We’re all piling in the backseat of the station wagon, sweaty and tired. But happy because we all got to ride the Hermann Park train. The grand finale. Went clicking clacking in the rickety kid ride through the drama of a neglected tunnel with glass fronted display panels.
I was pretty much over the tunnel. Old enough to notice these displays were a little underwhelming – makeshift. Looking like holiday decoration leftovers. The year Santa appeared in the same window as a big Easter egg, I was old enough to roll my eyes.
Our Easter baskets were prettier and more coordinated than this mess. But then our Easter bunny was a perfectionist. She had standards for Easter. Our clothes and our baskets came right out of Ladies Home Journal magazine. She sewed up matching dresses with rosettes and pin tucks, so perfect, we could almost
pass for well behaved. We would march off to church, our hats decorated to match our dresses, forced to leave our perfect Easter baskets behind. Each basket enough alike so no one was really “better” than another but also different enough so every one of the eight of us could find our own. Holy days of obligation.
We were Hermann Park regulars. Every Easter and Fourth of July. Any excuse. It was close enough to Beaumont for an easy day trip and far enough away to make it some sort of adventure.

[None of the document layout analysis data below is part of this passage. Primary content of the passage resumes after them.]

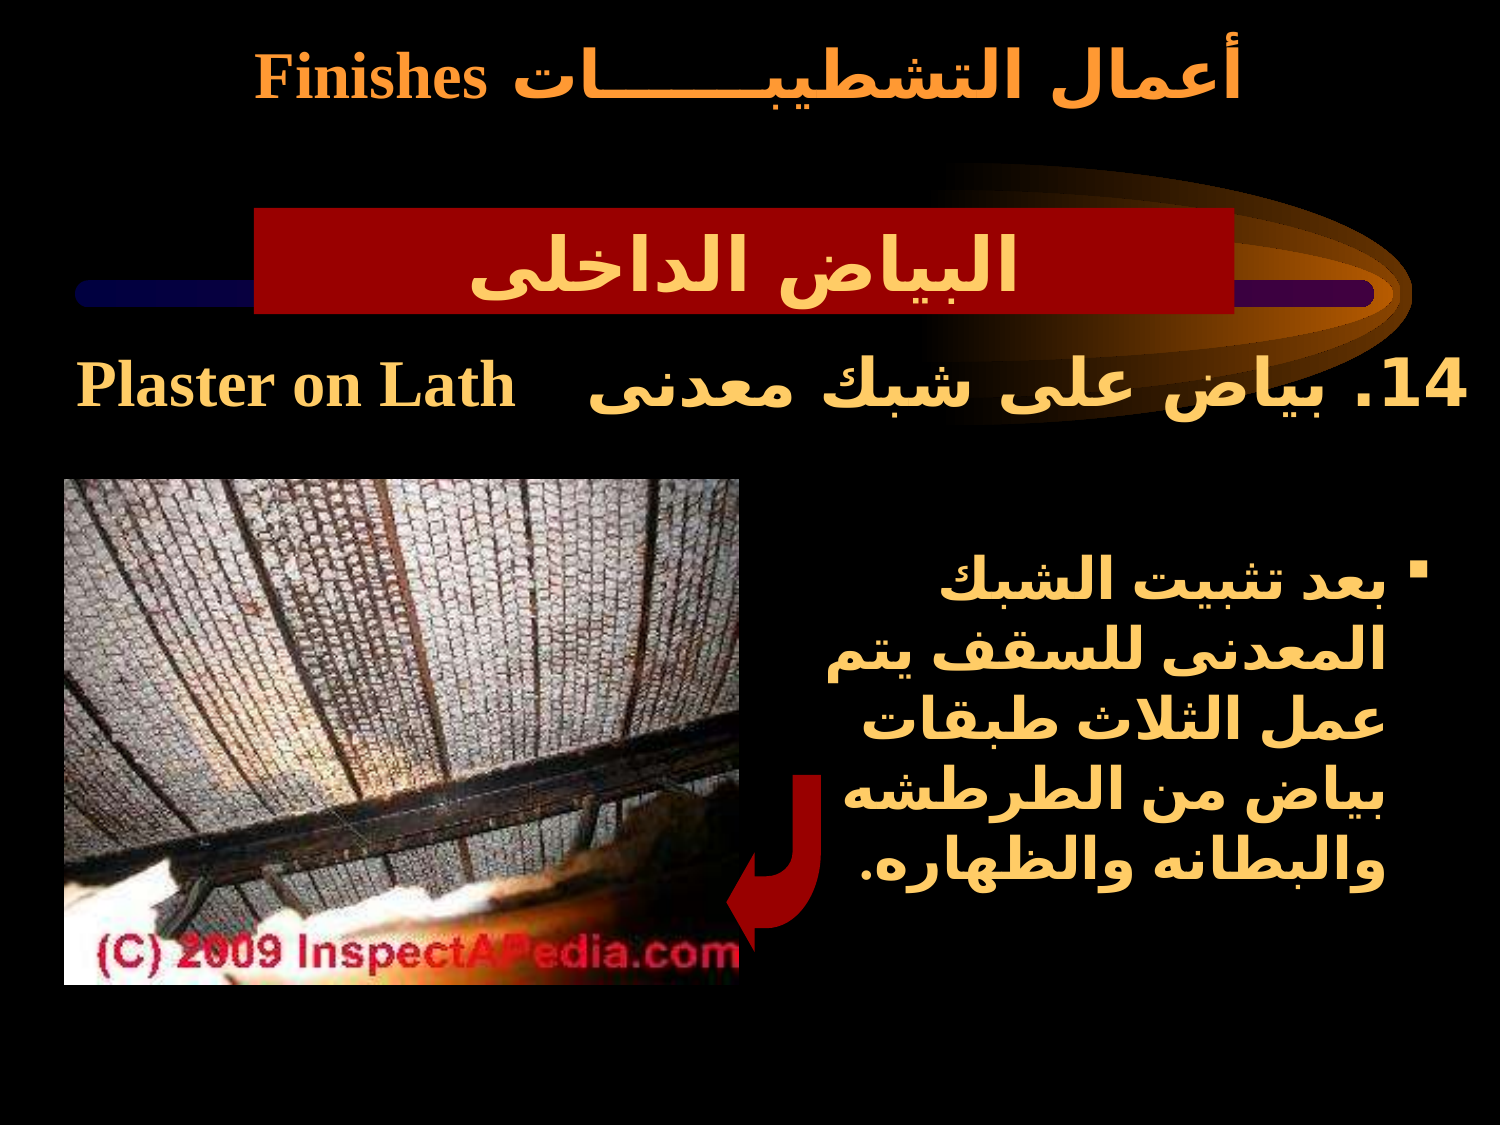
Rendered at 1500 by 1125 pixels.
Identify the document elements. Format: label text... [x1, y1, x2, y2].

text_box [744, 774, 821, 953]
text_box البياض الداخلى [253, 207, 1235, 315]
text_box أعمال التشطيبـــــــات Finishes [183, 19, 1317, 126]
text_box 14. بياض على شبك معدنى Plaster on Lath [478, 326, 1046, 433]
text_box بعد تثبيت الشبك المعدنى للسقف يتم عمل الثلاث طبقات بياض من الطرطشه والبطانه والظهاره. [773, 586, 1448, 847]
picture [64, 479, 739, 986]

The hour and half road trip was hell. There’s no vehicle that provides enough space for eight children – some of whom don’t even want to be “looked at” by the others. Much less touched. The Kids (as I referred to them. As The Oldest, I didn’t consider myself one of them.) argued all the way on I-10 to the Houston city limits. Then my mom and dad argued about how to get to Hermann Park. Every time. We regularly got turned around because my father’s sense of direction was limited to up and down. And he drove. Not a concern for us as we knew my mom would finally convince him to turn the right way. And their fight meant we were close.
This particular Easter was a full blown win. Picnic in the park, the zoo, and the train. We didn’t always get to do all three. Budget issues. But this day the lines weren’t too bad, and there was a ticket for everyone. Just requesting ten tickets at the window was a big deal – seems the ticket seller always felt the need to stick his neck around the window to see what was going on. Craned necks and disapproving stares were a regular feature of our lives – my really young parents herding eight semi rotten kids – we were just a show wherever we went.

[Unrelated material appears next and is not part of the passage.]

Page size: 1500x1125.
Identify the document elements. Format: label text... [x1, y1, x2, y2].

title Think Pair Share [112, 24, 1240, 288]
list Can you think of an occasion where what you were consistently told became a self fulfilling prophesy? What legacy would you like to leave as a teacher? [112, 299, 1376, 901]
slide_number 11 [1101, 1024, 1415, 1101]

This Easter had been a big success. We were fun-sticky with park dirt, pineapple covered baked ham and Easter candy, smushed between cars as my mom tried to get us all inside. And a woman is trying to get her attention.
“That’s my son” she says. Pointing to a kid in the back seat roughly same size and age as one of my brothers.

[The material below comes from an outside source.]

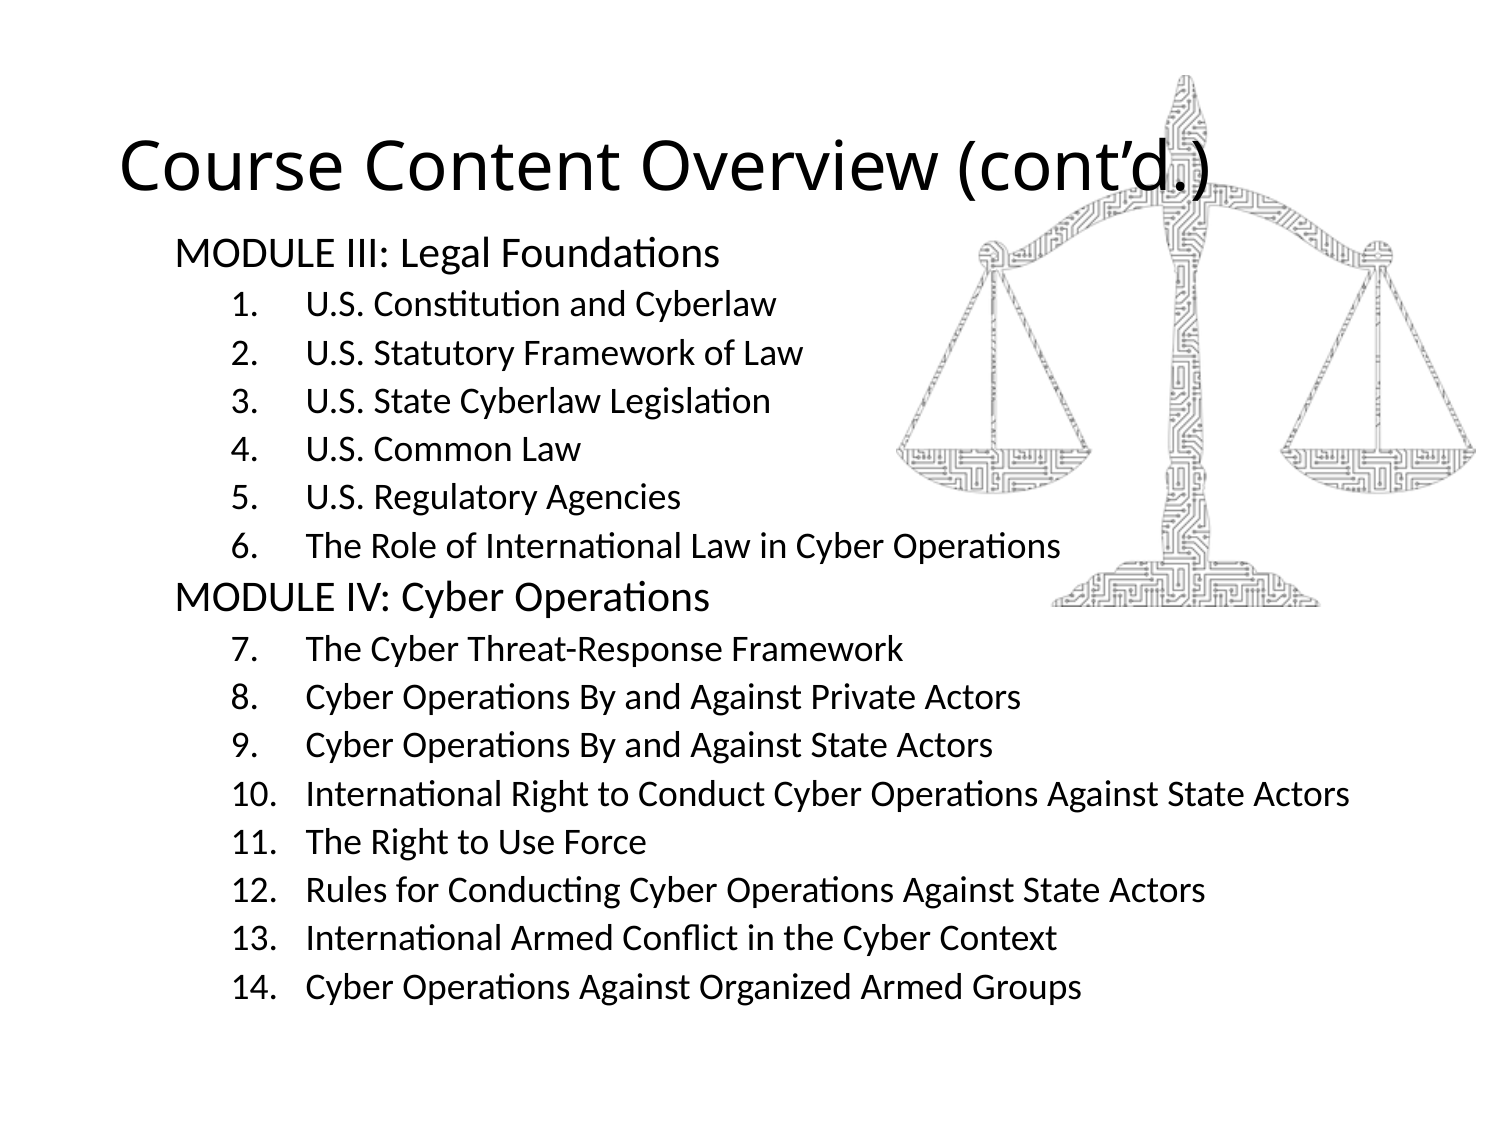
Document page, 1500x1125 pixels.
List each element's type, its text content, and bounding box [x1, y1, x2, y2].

title Course Content Overview (cont’d.) [102, 59, 1398, 221]
picture [896, 75, 1476, 607]
list MODULE III: Legal Foundations U.S. Constitution and Cyberlaw U.S. Statutory Framework of Law U.S. State Cyberlaw Legislation U.S. Common Law U.S. Regulatory Agencies The Role of International Law in Cyber Operations MODULE IV: Cyber Operations The Cyber Threat-Response Framework Cyber Operations By and Against Private Actors Cyber Operations By and Against State Actors International Right to Conduct Cyber Operations Against State Actors The Right to Use Force Rules for Conducting Cyber Operations Against State Actors International Armed Conflict in the Cyber Context Cyber Operations Against Organized Armed Groups [102, 221, 1398, 936]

He’d just been swept along in the shooing. And he honestly showed no sign of distress at finding himself in our station wagon circus.
But the look on this woman’s face. Like really “don’t you have enough?”
When my dad took his first grandchild to the Hermann Park zoo he joked that the animals all recognized him. He still looked at the ducks and joked about how good they’d be in a gumbo. And how short their lives would be where he came from in Louisiana.
Hermann Park was the first place I took my son after he was born. We rode the train though he was completely unaware.
I’ve lived within a mile of the park since 1984 when I moved to Houston. I’ve watched the park change from a wild place in the sixties through its time as a de facto campsite for people without homes in the ‘80s. And then it’s gradual resurrection as the stunning park it is now. Full credit to my pal Doreen Stoller. She’s a champ. And all the donors and contributors of the Hermann Park Conservancy.
When I had cancer and chemo my friend Jo and I walked off my chemo in that park. Navigating the occasional hostile goose.
While it’s a treat to go for July 4th, where the full blown diversity of the crowd outshines the fireworks, I like it best at Easter. Everything in bloom. Even the people. Plants and people not yet wilted by heat and kids hunting eggs and smearing chocolate bunnies on everything.
I still go on Easter. I will miss it today.